- Task item A -
Based on the text about Cogent Communications, decide whether each statement agrees with it: (i) Cogent was founded in 1999; (ii) Cogent bought the Sprint wireline business from T-Mobile for $60 million; (iii) IPv4 traffic between Cogent and Hurricane Electric is routed via Arelion. Answer yes or no for each and quote the deciding words of the text.
- Task item B -
According to the text about Cogent Communications, how long was the disruption when Cogent stopped peering with ESnet in June 2011?
- Task item C -
Reproduce the part of the text about Cogent Communications word for word, starting with "- September 2001" and going on through "Business in U.S.".

- Text for analysis -
---+---

Cogent Communications Holdings, Inc. is a multinational internet service provider based in the United States. Cogent's primary services consist of Internet access and data transport, offered on a fiber optic, IP data-only network, along with colocation in data centers.

==Acquisition history==
Cogent was founded in 1999 at the peak of the industry's growth and was funded by angel investors including members of Keiretsu Forum. In three years, Cogent acquired 13 other failing carriers, purchasing $14 billion in capital for $60 million, including $4 billion worth of Property, Plant and Equipment.
- September 2001 – Acquires the assets of NetRail
- February 2002 – Acquires Allied Riser
- April 2002 – Acquires Building Access Agreements from OnSite Access
- April 2002 – Acquires Major US Assets of PSINet
- September 2002 – Acquires Major Assets of FiberCity Networks
- February 2003 – Acquires Fiber Network Solutions
- May 2003 – Acquires Assets of Applied Theory
- January 2004 – Acquires LambdaNet France & Spain
- March 2004 – Acquires Fiber Network and Equipment in Germany Out of Former Carrier1 Assets
- September 2004 – Acquires Global Access
- October 2004 – Acquires Aleron Broadband
- December 2004 – Acquires NTT/Verio Dedicated Access Business in U.S.

In September, 2022, it was announced that Cogent was buying the Sprint Corporation wireline business from T-Mobile for $1.00, assuming some liabilities.

==Peering disputes==
Cogent has been controversial in the ISP market for low bandwidth pricing and its public disputes over peering with AOL (2003), Level 3 Communications (2005), France Telecom (2006), Limelight Networks (2007), Telia Carrier (March 2008), and Sprint Nextel (October 2008).

On March 14, 2008, after Cogent stopped routing packets from European network provider Telia (AS 1299), their two networks lost mutual connectivity. The connection was reestablished March 28, 2008 with interconnection points in both the United States and Europe.

On June 6, 2011, Cogent automatically stopped peering with the US Department of Energy's Energy Sciences Network (ESnet) causing a disruption for three days.

In November 2015, CenturyLink signed a new long-term bilateral interconnection agreement with Cogent Communications.

In December 2015, Cogent sued Deutsche Telekom. Cogent claimed that DTAG failed to increase interconnection capacity between the two networks. According to a statement released by Cogent, "Deutsche Telekom has interfered with the free flow of Internet traffic between Cogent customers and Deutsche Telekom customers by refusing to increase the capacity of the interconnection ports that allow the exchange of traffic".

There is a long-running dispute between Cogent and Hurricane Electric. Cogent has been refusing to peer settlement-free with Hurricane Electric, the largest IPv6 network, since 2009. Due to this, IPv6 traffic cannot be interchanged between both networks. IPv4 traffic can still be interchanged since Hurricane Electric is only a Tier 1 operator for IPv6 but not for IPv4. IPv4 traffic between both networks is routed via Arelion.

---+---

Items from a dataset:
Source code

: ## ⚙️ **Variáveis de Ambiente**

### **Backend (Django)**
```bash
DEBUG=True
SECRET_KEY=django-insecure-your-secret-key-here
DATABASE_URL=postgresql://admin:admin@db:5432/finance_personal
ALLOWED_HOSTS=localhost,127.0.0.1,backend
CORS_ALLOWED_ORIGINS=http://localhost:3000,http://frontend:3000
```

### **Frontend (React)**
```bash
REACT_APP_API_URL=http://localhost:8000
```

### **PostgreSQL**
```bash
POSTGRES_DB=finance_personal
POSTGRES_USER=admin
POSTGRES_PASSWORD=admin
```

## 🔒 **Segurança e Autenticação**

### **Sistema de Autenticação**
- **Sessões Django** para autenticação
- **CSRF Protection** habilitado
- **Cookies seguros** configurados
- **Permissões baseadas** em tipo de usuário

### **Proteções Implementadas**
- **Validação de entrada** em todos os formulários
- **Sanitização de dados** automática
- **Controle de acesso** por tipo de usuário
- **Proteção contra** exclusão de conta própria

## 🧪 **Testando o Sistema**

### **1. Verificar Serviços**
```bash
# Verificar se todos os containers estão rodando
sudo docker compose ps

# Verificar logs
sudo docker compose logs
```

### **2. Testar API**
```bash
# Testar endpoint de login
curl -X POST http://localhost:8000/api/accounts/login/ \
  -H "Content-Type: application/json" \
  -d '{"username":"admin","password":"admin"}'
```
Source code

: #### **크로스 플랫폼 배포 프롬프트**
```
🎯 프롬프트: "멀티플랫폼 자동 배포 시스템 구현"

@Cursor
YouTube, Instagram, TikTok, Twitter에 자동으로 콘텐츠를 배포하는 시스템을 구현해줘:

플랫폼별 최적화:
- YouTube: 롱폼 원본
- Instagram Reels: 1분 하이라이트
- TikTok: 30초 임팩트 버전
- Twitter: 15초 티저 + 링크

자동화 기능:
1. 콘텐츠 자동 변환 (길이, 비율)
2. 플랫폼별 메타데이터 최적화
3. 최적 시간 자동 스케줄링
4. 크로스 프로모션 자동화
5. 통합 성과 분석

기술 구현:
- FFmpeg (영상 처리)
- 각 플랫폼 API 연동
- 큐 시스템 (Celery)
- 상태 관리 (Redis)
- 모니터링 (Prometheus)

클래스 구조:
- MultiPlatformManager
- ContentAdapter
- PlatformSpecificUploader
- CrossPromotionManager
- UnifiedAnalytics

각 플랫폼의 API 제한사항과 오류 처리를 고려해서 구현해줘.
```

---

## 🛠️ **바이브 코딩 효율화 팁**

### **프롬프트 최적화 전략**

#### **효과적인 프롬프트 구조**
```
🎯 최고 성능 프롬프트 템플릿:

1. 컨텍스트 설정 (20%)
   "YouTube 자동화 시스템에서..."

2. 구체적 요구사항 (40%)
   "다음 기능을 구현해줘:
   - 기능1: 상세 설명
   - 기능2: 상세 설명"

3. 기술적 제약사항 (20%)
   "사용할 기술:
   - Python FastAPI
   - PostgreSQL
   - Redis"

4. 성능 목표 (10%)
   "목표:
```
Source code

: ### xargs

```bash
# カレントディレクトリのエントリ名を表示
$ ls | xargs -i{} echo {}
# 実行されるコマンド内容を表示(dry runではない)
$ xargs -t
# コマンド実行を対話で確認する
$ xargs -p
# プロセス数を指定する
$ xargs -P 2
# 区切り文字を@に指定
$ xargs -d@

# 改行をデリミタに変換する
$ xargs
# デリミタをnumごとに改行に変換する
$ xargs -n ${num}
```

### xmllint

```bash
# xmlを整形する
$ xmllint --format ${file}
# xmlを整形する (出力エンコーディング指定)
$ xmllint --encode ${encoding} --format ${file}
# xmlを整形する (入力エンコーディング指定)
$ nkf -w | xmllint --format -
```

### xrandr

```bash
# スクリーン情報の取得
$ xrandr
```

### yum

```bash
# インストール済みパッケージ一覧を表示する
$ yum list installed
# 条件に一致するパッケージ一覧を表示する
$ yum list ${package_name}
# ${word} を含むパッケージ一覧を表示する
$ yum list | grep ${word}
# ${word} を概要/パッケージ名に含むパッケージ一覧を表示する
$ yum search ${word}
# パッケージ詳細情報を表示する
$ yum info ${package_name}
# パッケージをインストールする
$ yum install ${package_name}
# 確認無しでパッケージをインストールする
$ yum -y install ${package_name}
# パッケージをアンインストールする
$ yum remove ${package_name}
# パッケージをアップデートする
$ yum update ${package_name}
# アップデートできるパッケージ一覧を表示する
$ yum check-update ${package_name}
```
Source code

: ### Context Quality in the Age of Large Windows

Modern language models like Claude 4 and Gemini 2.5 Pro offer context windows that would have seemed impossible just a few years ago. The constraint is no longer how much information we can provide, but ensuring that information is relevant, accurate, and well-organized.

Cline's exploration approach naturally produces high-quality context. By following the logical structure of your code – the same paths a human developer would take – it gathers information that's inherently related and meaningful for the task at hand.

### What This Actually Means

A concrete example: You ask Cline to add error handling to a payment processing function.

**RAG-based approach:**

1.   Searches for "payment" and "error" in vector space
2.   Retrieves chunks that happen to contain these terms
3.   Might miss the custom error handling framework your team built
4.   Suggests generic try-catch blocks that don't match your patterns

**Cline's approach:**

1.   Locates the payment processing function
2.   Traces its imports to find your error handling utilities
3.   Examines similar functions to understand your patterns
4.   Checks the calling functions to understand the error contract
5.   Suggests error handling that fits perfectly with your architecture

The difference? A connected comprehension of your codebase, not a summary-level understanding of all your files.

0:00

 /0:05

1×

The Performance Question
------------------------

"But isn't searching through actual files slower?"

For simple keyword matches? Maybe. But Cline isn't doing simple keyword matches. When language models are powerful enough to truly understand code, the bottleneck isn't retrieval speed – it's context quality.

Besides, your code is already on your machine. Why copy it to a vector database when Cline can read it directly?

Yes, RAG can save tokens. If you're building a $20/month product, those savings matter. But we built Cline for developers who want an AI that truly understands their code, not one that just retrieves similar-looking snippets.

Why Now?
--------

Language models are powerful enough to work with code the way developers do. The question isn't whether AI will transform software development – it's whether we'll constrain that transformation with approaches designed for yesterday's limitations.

---+---

- Response A -
(i) Yes: "Cogent was founded in 1999 at the peak of the industry's growth"
(ii) No: "Cogent was buying the Sprint Corporation wireline business from T-Mobile for $1.00, assuming some liabilities"
(iii) Yes: "IPv4 traffic between both networks is routed via Arelion."

- Response B -
Three days.

- Response C -
- September 2001 – Acquires the assets of NetRail
- February 2002 – Acquires Allied Riser
- April 2002 – Acquires Building Access Agreements from OnSite Access
- April 2002 – Acquires Major US Assets of PSINet
- September 2002 – Acquires Major Assets of FiberCity Networks
- February 2003 – Acquires Fiber Network Solutions
- May 2003 – Acquires Assets of Applied Theory
- January 2004 – Acquires LambdaNet France & Spain
- March 2004 – Acquires Fiber Network and Equipment in Germany Out of Former Carrier1 Assets
- September 2004 – Acquires Global Access
- October 2004 – Acquires Aleron Broadband
- December 2004 – Acquires NTT/Verio Dedicated Access Business in U.S.